» Records for this task:
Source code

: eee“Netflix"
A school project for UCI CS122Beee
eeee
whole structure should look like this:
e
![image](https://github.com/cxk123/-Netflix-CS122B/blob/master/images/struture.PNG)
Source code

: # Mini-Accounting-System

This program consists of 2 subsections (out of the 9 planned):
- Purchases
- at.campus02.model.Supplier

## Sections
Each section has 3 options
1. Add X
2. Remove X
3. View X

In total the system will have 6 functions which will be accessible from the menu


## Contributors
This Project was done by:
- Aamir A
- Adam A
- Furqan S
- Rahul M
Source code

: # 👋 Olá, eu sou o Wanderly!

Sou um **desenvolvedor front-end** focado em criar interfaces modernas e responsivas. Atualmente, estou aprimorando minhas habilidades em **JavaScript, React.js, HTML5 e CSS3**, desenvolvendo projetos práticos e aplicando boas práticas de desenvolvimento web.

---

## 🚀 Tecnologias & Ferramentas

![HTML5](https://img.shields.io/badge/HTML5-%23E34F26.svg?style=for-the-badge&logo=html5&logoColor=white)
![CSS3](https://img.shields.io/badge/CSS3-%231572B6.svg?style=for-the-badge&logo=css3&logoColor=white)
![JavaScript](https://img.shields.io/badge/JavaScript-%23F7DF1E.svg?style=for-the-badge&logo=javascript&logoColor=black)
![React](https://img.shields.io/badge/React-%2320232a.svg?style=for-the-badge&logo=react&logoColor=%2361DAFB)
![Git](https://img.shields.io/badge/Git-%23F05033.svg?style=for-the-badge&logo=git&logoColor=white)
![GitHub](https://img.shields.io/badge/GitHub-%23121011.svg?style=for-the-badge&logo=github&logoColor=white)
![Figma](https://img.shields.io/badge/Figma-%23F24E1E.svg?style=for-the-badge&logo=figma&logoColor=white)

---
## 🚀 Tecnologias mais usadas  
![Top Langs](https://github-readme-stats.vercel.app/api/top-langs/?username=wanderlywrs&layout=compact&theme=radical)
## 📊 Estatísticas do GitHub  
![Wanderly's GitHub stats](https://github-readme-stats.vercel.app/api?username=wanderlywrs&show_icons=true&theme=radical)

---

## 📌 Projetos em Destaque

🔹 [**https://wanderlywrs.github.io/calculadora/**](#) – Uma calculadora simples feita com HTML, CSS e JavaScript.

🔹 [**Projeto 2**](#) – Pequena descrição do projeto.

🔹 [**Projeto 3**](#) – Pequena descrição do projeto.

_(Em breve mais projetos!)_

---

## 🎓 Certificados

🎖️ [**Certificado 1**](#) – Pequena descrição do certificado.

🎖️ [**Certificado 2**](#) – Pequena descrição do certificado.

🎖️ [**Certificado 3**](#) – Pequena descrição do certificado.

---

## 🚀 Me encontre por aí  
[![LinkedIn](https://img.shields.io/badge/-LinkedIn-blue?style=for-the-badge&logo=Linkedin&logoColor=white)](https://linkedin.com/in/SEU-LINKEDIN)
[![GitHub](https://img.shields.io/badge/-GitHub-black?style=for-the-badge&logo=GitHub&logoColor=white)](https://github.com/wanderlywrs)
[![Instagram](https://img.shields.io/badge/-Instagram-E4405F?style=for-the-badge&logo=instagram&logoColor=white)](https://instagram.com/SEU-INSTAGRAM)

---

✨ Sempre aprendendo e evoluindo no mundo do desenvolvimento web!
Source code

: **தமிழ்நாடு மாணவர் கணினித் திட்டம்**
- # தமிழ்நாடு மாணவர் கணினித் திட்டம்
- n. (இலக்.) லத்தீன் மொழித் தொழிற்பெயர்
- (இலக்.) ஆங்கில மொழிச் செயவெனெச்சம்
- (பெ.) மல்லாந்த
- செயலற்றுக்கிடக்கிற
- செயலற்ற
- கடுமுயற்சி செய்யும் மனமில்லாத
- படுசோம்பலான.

» What to produce:
Return the listing verbatim.

» Finished exercise:
Source code

: eee“Netflix"
A school project for UCI CS122Beee
eeee
whole structure should look like this:
e
![image](https://github.com/cxk123/-Netflix-CS122B/blob/master/images/struture.PNG)
Source code

: # Mini-Accounting-System

This program consists of 2 subsections (out of the 9 planned):
- Purchases
- at.campus02.model.Supplier

## Sections
Each section has 3 options
1. Add X
2. Remove X
3. View X

In total the system will have 6 functions which will be accessible from the menu


## Contributors
This Project was done by:
- Aamir A
- Adam A
- Furqan S
- Rahul M
Source code

: # 👋 Olá, eu sou o Wanderly!

Sou um **desenvolvedor front-end** focado em criar interfaces modernas e responsivas. Atualmente, estou aprimorando minhas habilidades em **JavaScript, React.js, HTML5 e CSS3**, desenvolvendo projetos práticos e aplicando boas práticas de desenvolvimento web.

---

## 🚀 Tecnologias & Ferramentas

![HTML5](https://img.shields.io/badge/HTML5-%23E34F26.svg?style=for-the-badge&logo=html5&logoColor=white)
![CSS3](https://img.shields.io/badge/CSS3-%231572B6.svg?style=for-the-badge&logo=css3&logoColor=white)
![JavaScript](https://img.shields.io/badge/JavaScript-%23F7DF1E.svg?style=for-the-badge&logo=javascript&logoColor=black)
![React](https://img.shields.io/badge/React-%2320232a.svg?style=for-the-badge&logo=react&logoColor=%2361DAFB)
![Git](https://img.shields.io/badge/Git-%23F05033.svg?style=for-the-badge&logo=git&logoColor=white)
![GitHub](https://img.shields.io/badge/GitHub-%23121011.svg?style=for-the-badge&logo=github&logoColor=white)
![Figma](https://img.shields.io/badge/Figma-%23F24E1E.svg?style=for-the-badge&logo=figma&logoColor=white)

---
## 🚀 Tecnologias mais usadas  
![Top Langs](https://github-readme-stats.vercel.app/api/top-langs/?username=wanderlywrs&layout=compact&theme=radical)
## 📊 Estatísticas do GitHub  
![Wanderly's GitHub stats](https://github-readme-stats.vercel.app/api?username=wanderlywrs&show_icons=true&theme=radical)

---

## 📌 Projetos em Destaque

🔹 [**https://wanderlywrs.github.io/calculadora/**](#) – Uma calculadora simples feita com HTML, CSS e JavaScript.

🔹 [**Projeto 2**](#) – Pequena descrição do projeto.

🔹 [**Projeto 3**](#) – Pequena descrição do projeto.

_(Em breve mais projetos!)_

---

## 🎓 Certificados

🎖️ [**Certificado 1**](#) – Pequena descrição do certificado.

🎖️ [**Certificado 2**](#) – Pequena descrição do certificado.

🎖️ [**Certificado 3**](#) – Pequena descrição do certificado.

---

## 🚀 Me encontre por aí  
[![LinkedIn](https://img.shields.io/badge/-LinkedIn-blue?style=for-the-badge&logo=Linkedin&logoColor=white)](https://linkedin.com/in/SEU-LINKEDIN)
[![GitHub](https://img.shields.io/badge/-GitHub-black?style=for-the-badge&logo=GitHub&logoColor=white)](https://github.com/wanderlywrs)
[![Instagram](https://img.shields.io/badge/-Instagram-E4405F?style=for-the-badge&logo=instagram&logoColor=white)](https://instagram.com/SEU-INSTAGRAM)

---

✨ Sempre aprendendo e evoluindo no mundo do desenvolvimento web!
Source code

: **தமிழ்நாடு மாணவர் கணினித் திட்டம்**
- # தமிழ்நாடு மாணவர் கணினித் திட்டம்
- n. (இலக்.) லத்தீன் மொழித் தொழிற்பெயர்
- (இலக்.) ஆங்கில மொழிச் செயவெனெச்சம்
- (பெ.) மல்லாந்த
- செயலற்றுக்கிடக்கிற
- செயலற்ற
- கடுமுயற்சி செய்யும் மனமில்லாத
- படுசோம்பலான.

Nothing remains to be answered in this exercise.